According to the band, "girl power" is about a positive attitude to life, getting what you want and sticking by your friends. But it is not clear whether the slogan is just a marketing ploy or whether it will have a serious impact on the way young women view themselves.

New generation


[ image: The
The "can-do" generation
The current generation of girl teenagers are facing a world that has been tempered by over 30 years of feminism. Many of them are so optimistic about their future that they have been labelled as a new demographic grouping, known as the "can-do" girls.

This generation are now doing much better in education than teenage boys. In the past, girls' academic achievements tended to tail off in their mid teens. But in the 1990s, for the first time, girls started to get better A-level results than boys.

Research suggests this extra effort is linked to a change in priorities for the majority of girls. Many are abandoning traditional ideas of romance and marriage, and more girls than ever before want a career.

Empowerment


[ image: Miranda Sawyer wants to see a fat Spice Girl]
Miranda Sawyer wants to see a fat Spice Girl
Journalist Miranda Sawyer welcomes the philosophy of girl power: "Anything that will bolster the spirits of young women and make them feel more confident and make them feel better about themselves and not feel so worried about their self image is a good thing."

"But I would like to see a fat Spice Girl to be honest, or a spotty Spice Girl," she added.

The focus on sexuality and appearance is also an issue which concerns Mizz magazine's agony aunt, Trish Kreitman.

"One of the problems that really worries me is the increase in eating disorders ... I do hear all the time of girls who say 'I actually want an eating disorder, I want to be stick thin'," she said.

Sticking by your friends


[ image: Trish Kreitman says girls are not waiting for the
Trish Kreitman says girls are not waiting for the "sparkly ring"
"Girls are looking for relationships in which they have equal power, and that I think has changed. They are no longer waiting for the sparkly ring, they are not parading their boyfriend up and down outside the jewellers and waiting for him to pop the question," said Ms Kreitman.

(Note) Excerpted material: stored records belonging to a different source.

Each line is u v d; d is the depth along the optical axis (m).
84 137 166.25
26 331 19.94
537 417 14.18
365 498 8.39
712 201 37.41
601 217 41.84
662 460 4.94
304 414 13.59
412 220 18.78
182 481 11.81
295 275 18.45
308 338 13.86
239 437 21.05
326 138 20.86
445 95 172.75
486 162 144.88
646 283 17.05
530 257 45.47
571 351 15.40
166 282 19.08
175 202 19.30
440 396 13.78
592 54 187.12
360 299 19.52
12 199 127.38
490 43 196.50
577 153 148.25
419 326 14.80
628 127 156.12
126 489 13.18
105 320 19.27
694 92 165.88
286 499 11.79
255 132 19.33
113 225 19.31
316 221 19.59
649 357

As these relationships become less important, female friendships may come to have a more central role. One aspect of girl power is a feeling of unity and mutual support. The Spice Girls have said that they are committed to putting each other first and that they run the band in a democratic way.

Teenagers Gabby and her best friend, Hannah, both said that they valued their friendship greatly. "It's so important that nothing else would come between us" said Gabby.

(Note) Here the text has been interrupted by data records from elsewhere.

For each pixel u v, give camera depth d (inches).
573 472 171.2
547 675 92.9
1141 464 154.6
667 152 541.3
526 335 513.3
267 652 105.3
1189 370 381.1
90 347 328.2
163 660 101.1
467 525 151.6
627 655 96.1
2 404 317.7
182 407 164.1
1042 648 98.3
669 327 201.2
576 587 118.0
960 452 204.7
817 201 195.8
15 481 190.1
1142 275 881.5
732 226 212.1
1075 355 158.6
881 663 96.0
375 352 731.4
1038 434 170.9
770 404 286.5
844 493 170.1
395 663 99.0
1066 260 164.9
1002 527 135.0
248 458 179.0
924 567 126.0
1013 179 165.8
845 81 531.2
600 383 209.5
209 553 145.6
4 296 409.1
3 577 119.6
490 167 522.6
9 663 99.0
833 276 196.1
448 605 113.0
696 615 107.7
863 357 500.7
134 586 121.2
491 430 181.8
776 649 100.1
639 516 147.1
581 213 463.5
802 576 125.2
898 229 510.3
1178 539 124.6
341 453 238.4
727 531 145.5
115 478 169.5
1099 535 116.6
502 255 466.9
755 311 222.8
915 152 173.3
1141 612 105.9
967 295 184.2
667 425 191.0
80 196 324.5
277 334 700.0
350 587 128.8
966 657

[ image: Hannah and Gabby stick by each other]
Hannah and Gabby stick by each other
Hannah said that she thought "girl power" was all about "girls sticking up for themselves and being more confident."

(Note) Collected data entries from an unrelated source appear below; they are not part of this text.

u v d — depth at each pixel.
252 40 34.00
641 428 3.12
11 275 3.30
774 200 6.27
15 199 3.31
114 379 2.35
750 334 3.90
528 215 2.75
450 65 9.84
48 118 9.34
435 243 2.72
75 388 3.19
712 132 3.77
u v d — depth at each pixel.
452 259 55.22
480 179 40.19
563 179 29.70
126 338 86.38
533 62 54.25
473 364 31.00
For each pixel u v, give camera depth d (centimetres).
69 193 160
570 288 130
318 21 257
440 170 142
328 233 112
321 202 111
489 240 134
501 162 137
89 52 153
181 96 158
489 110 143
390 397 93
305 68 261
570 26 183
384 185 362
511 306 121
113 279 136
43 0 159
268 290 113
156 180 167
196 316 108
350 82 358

Both girls said that they felt they could pursue any career that they wanted. "We can go into whatever we like, with careers and stuff I think it is much, much easier for us to do whatever we like, women are so much more determined," said Gabby.

The future

Girl power has put a name to a social phenomenon. A generation of very optimistic young women who expect to be welcomed into the workplace and achieve in both their careers and their relationships.

But they are still likely to face some inequalities despite their positive outlook. Many adult women are still talking about breaking through the career glass ceiling.

Ms Kreitman said: "We're half way there, we are getting girls to raise their expectations and aspirations in some areas, but I still think they are going to get knocked back by the hard facts of real life when they get out of school."